Available records:
*** Begin section ***

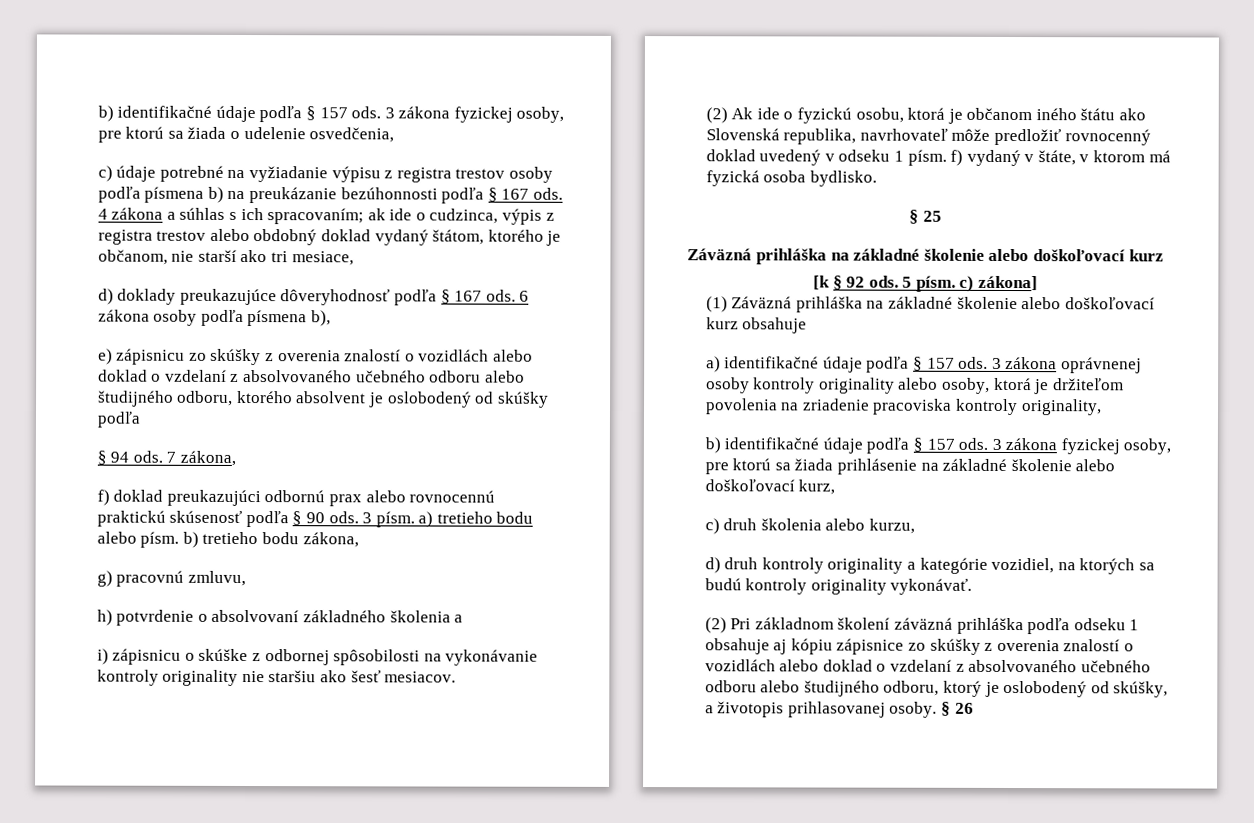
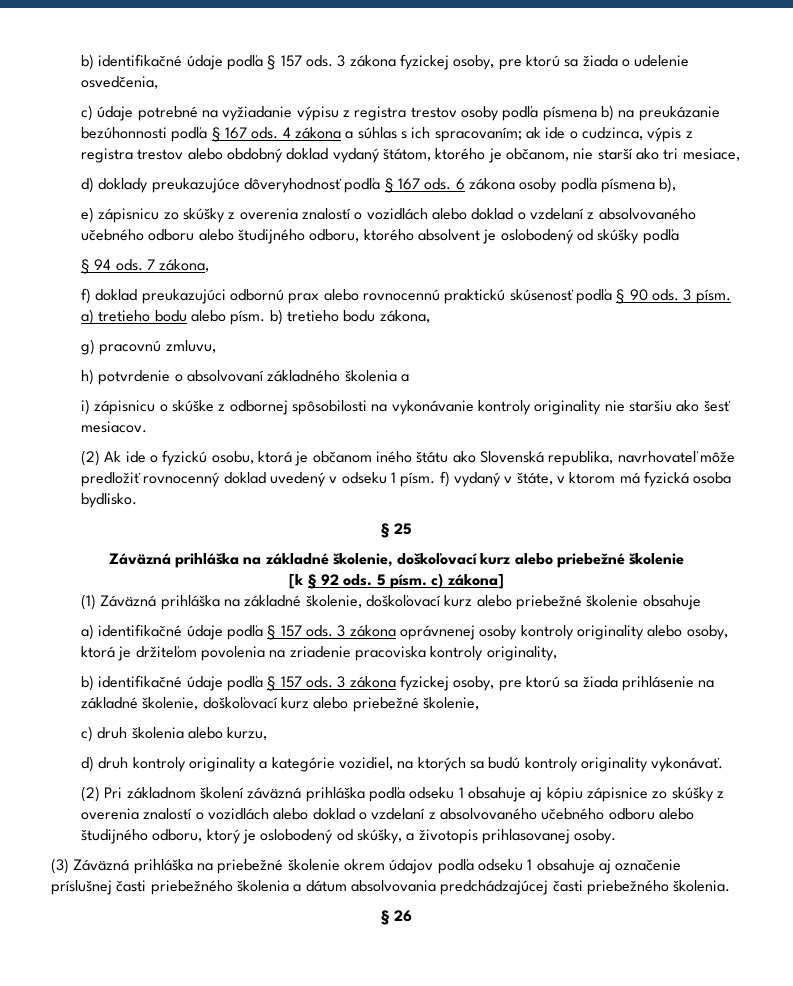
[923,248,1164,262] školenie alebo doškoľovací kurz -> [332,553,685,568] školenie, doškoľovací kurz alebo priebežné školenie
[956,296,1155,310] [705,317,739,330] školenie alebo doškoľovací kurz -> [305,595,639,610] školenie, doškoľovací kurz alebo priebežné školenie
[1010,459,1116,472] [704,479,836,495] školenie alebo doškoľovací kurz, -> [142,697,480,712] školenie, doškoľovací kurz alebo priebežné školenie,
(938, 709) none -> [51,858,682,874] [51,880,731,895] // (3) Záväzná prihláška na priebežné školenie okrem údajov podľa odseku 1 obsahuje aj označenie príslušnej časti priebežného školenia a dátum absolvovania predchádzajúcej časti priebežného školenia. //

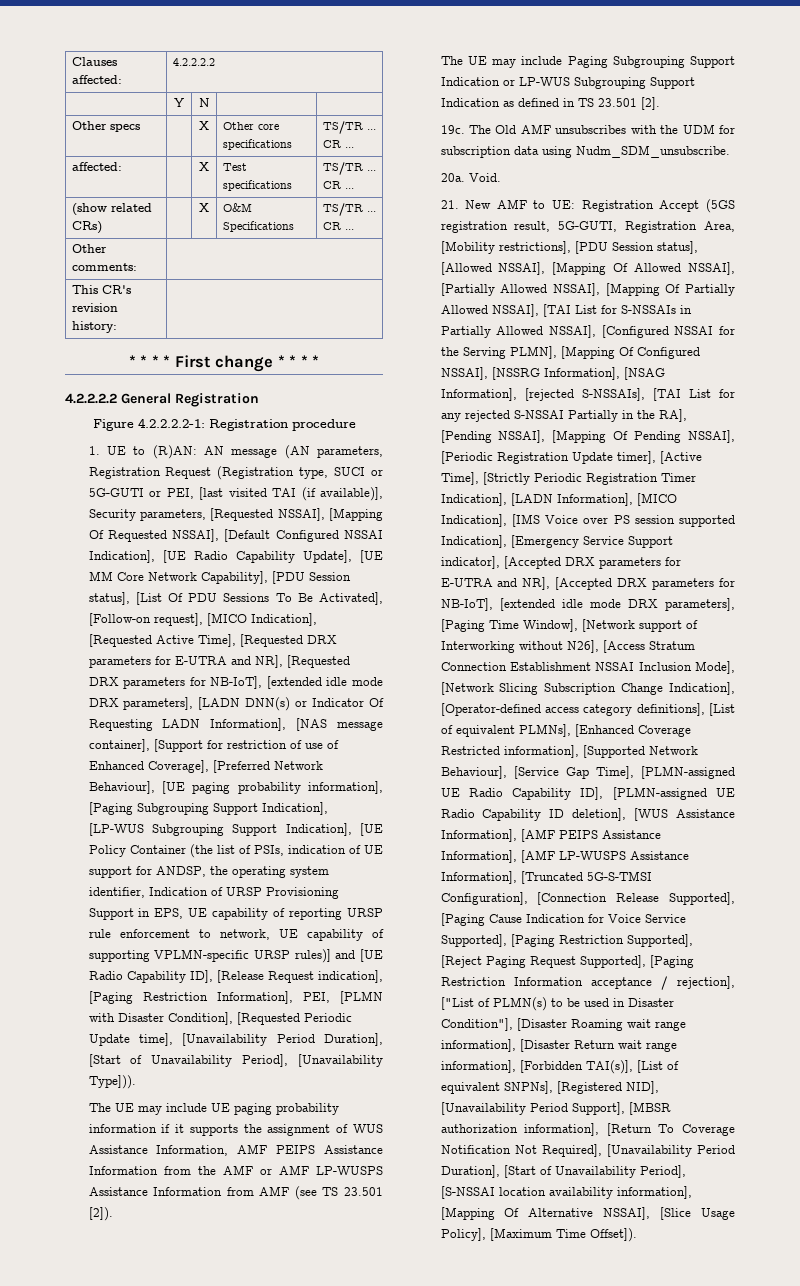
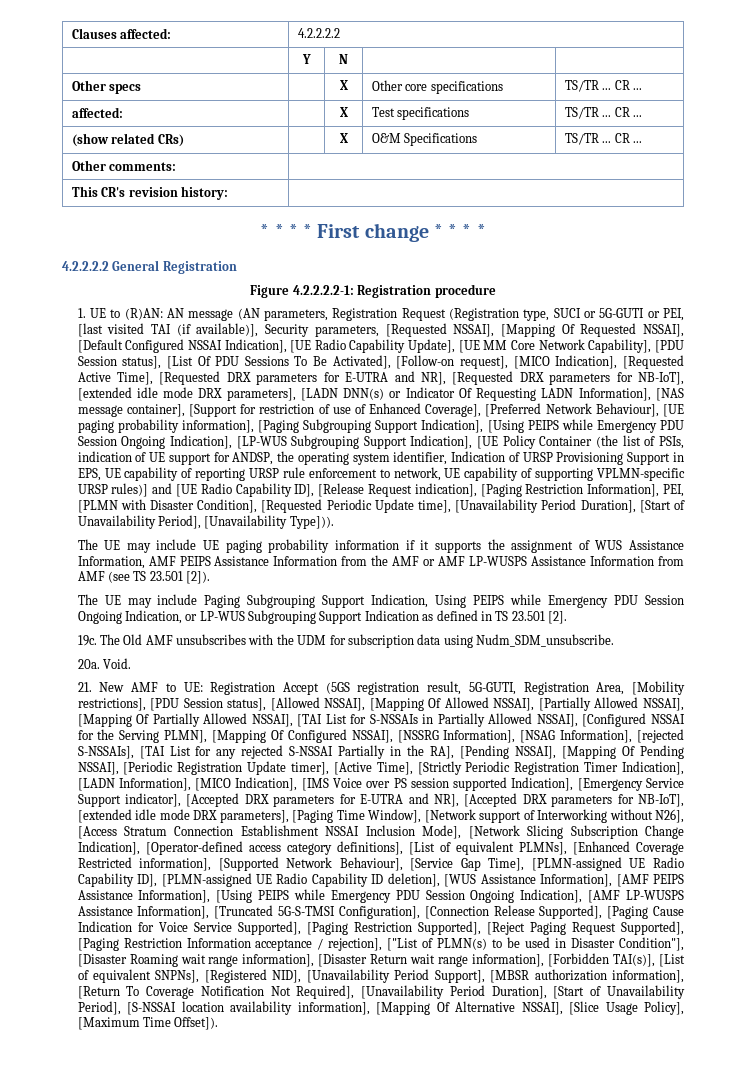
(328, 808) none -> [487,419,684,433] [77,435,232,449] [Using PEIPS while Emergency PDU Session Ongoing Indication],
[440,77,500,86] Indication -> [371,594,684,608] [77,610,182,624] Indication, Using PEIPS while Emergency PDU Session Ongoing Indication,
(517, 856) none -> [216,889,583,903] [Using PEIPS while Emergency PDU Session Ongoing Indication],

*** End section ***

Brief: Word for word, return the listing above; the pictures do not belong in the copy.

Exercise output:
[923,248,1164,262] školenie alebo doškoľovací kurz -> [332,553,685,568] školenie, doškoľovací kurz alebo priebežné školenie
[956,296,1155,310] [705,317,739,330] školenie alebo doškoľovací kurz -> [305,595,639,610] školenie, doškoľovací kurz alebo priebežné školenie
[1010,459,1116,472] [704,479,836,495] školenie alebo doškoľovací kurz, -> [142,697,480,712] školenie, doškoľovací kurz alebo priebežné školenie,
(938, 709) none -> [51,858,682,874] [51,880,731,895] // (3) Záväzná prihláška na priebežné školenie okrem údajov podľa odseku 1 obsahuje aj označenie príslušnej časti priebežného školenia a dátum absolvovania predchádzajúcej časti priebežného školenia. //

(328, 808) none -> [487,419,684,433] [77,435,232,449] [Using PEIPS while Emergency PDU Session Ongoing Indication],
[440,77,500,86] Indication -> [371,594,684,608] [77,610,182,624] Indication, Using PEIPS while Emergency PDU Session Ongoing Indication,
(517, 856) none -> [216,889,583,903] [Using PEIPS while Emergency PDU Session Ongoing Indication],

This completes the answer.